### DATA LISTING

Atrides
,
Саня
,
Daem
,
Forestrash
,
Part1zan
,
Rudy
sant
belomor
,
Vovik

######

• _YOUR GOAL_
Return every line of the material above unchanged, in its original order.

• _ANSWER BOX_
Atrides
,
Саня
,
Daem
,
Forestrash
,
Part1zan
,
Rudy
sant
belomor
,
Vovik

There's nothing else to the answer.